*What the task requires*.
In full and word for word, print the data below.
########
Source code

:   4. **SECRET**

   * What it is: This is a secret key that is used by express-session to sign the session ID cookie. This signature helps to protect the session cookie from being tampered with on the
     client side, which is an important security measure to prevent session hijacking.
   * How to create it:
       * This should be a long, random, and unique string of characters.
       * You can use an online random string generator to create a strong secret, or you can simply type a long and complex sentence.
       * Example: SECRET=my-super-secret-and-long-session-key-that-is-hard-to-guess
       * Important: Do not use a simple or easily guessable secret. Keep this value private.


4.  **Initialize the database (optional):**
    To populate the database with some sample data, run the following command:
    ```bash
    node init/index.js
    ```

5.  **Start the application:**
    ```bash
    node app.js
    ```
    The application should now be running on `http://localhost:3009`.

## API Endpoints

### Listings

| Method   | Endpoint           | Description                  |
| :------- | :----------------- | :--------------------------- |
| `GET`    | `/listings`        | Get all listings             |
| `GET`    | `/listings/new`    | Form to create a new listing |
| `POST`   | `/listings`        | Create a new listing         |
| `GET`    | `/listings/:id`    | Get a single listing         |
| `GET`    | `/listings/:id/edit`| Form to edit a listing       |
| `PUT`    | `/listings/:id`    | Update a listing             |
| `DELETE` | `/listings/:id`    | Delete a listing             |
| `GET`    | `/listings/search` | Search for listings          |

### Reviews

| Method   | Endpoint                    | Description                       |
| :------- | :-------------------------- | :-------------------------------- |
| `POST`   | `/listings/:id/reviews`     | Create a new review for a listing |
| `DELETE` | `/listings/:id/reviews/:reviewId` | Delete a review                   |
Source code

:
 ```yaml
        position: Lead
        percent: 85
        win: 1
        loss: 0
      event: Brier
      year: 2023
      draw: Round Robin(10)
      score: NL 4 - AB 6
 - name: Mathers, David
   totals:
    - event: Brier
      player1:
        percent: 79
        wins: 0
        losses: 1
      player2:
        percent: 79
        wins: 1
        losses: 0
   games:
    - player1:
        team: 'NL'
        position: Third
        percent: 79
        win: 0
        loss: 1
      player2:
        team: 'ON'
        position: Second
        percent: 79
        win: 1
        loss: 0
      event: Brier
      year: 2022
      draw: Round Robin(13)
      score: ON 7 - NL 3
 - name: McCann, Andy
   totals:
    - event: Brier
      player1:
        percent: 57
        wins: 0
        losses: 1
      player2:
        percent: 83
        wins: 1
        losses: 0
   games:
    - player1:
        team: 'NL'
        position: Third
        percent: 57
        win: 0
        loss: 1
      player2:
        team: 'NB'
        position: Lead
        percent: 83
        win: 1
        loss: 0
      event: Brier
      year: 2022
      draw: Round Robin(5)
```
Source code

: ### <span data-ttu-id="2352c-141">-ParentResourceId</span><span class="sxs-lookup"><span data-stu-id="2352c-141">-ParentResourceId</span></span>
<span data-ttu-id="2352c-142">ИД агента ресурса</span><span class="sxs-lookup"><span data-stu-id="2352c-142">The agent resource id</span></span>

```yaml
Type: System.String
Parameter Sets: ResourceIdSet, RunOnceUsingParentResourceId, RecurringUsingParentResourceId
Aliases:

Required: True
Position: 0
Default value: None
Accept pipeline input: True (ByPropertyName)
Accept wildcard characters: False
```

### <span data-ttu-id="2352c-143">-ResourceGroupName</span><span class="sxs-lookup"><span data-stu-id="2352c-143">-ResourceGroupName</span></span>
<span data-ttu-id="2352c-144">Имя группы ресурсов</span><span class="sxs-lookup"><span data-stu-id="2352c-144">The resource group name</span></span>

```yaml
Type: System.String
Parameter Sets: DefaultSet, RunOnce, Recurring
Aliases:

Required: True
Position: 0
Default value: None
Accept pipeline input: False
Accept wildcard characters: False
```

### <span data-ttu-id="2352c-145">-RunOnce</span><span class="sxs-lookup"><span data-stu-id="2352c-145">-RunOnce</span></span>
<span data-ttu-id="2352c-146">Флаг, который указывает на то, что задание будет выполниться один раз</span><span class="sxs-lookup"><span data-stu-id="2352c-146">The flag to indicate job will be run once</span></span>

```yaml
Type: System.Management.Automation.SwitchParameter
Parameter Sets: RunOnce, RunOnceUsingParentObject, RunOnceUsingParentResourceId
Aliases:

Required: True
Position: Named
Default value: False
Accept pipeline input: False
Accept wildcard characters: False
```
########
*Answer to this problem*.
Source code

:   4. **SECRET**

   * What it is: This is a secret key that is used by express-session to sign the session ID cookie. This signature helps to protect the session cookie from being tampered with on the
     client side, which is an important security measure to prevent session hijacking.
   * How to create it:
       * This should be a long, random, and unique string of characters.
       * You can use an online random string generator to create a strong secret, or you can simply type a long and complex sentence.
       * Example: SECRET=my-super-secret-and-long-session-key-that-is-hard-to-guess
       * Important: Do not use a simple or easily guessable secret. Keep this value private.


4.  **Initialize the database (optional):**
    To populate the database with some sample data, run the following command:
    ```bash
    node init/index.js
    ```

5.  **Start the application:**
    ```bash
    node app.js
    ```
    The application should now be running on `http://localhost:3009`.

## API Endpoints

### Listings

| Method   | Endpoint           | Description                  |
| :------- | :----------------- | :--------------------------- |
| `GET`    | `/listings`        | Get all listings             |
| `GET`    | `/listings/new`    | Form to create a new listing |
| `POST`   | `/listings`        | Create a new listing         |
| `GET`    | `/listings/:id`    | Get a single listing         |
| `GET`    | `/listings/:id/edit`| Form to edit a listing       |
| `PUT`    | `/listings/:id`    | Update a listing             |
| `DELETE` | `/listings/:id`    | Delete a listing             |
| `GET`    | `/listings/search` | Search for listings          |

### Reviews

| Method   | Endpoint                    | Description                       |
| :------- | :-------------------------- | :-------------------------------- |
| `POST`   | `/listings/:id/reviews`     | Create a new review for a listing |
| `DELETE` | `/listings/:id/reviews/:reviewId` | Delete a review                   |
Source code

:
 ```yaml
        position: Lead
        percent: 85
        win: 1
        loss: 0
      event: Brier
      year: 2023
      draw: Round Robin(10)
      score: NL 4 - AB 6
 - name: Mathers, David
   totals:
    - event: Brier
      player1:
        percent: 79
        wins: 0
        losses: 1
      player2:
        percent: 79
        wins: 1
        losses: 0
   games:
    - player1:
        team: 'NL'
        position: Third
        percent: 79
        win: 0
        loss: 1
      player2:
        team: 'ON'
        position: Second
        percent: 79
        win: 1
        loss: 0
      event: Brier
      year: 2022
      draw: Round Robin(13)
      score: ON 7 - NL 3
 - name: McCann, Andy
   totals:
    - event: Brier
      player1:
        percent: 57
        wins: 0
        losses: 1
      player2:
        percent: 83
        wins: 1
        losses: 0
   games:
    - player1:
        team: 'NL'
        position: Third
        percent: 57
        win: 0
        loss: 1
      player2:
        team: 'NB'
        position: Lead
        percent: 83
        win: 1
        loss: 0
      event: Brier
      year: 2022
      draw: Round Robin(5)
```
Source code

: ### <span data-ttu-id="2352c-141">-ParentResourceId</span><span class="sxs-lookup"><span data-stu-id="2352c-141">-ParentResourceId</span></span>
<span data-ttu-id="2352c-142">ИД агента ресурса</span><span class="sxs-lookup"><span data-stu-id="2352c-142">The agent resource id</span></span>

```yaml
Type: System.String
Parameter Sets: ResourceIdSet, RunOnceUsingParentResourceId, RecurringUsingParentResourceId
Aliases:

Required: True
Position: 0
Default value: None
Accept pipeline input: True (ByPropertyName)
Accept wildcard characters: False
```

### <span data-ttu-id="2352c-143">-ResourceGroupName</span><span class="sxs-lookup"><span data-stu-id="2352c-143">-ResourceGroupName</span></span>
<span data-ttu-id="2352c-144">Имя группы ресурсов</span><span class="sxs-lookup"><span data-stu-id="2352c-144">The resource group name</span></span>

```yaml
Type: System.String
Parameter Sets: DefaultSet, RunOnce, Recurring
Aliases:

Required: True
Position: 0
Default value: None
Accept pipeline input: False
Accept wildcard characters: False
```

### <span data-ttu-id="2352c-145">-RunOnce</span><span class="sxs-lookup"><span data-stu-id="2352c-145">-RunOnce</span></span>
<span data-ttu-id="2352c-146">Флаг, который указывает на то, что задание будет выполниться один раз</span><span class="sxs-lookup"><span data-stu-id="2352c-146">The flag to indicate job will be run once</span></span>

```yaml
Type: System.Management.Automation.SwitchParameter
Parameter Sets: RunOnce, RunOnceUsingParentObject, RunOnceUsingParentResourceId
Aliases:

Required: True
Position: Named
Default value: False
Accept pipeline input: False
Accept wildcard characters: False
```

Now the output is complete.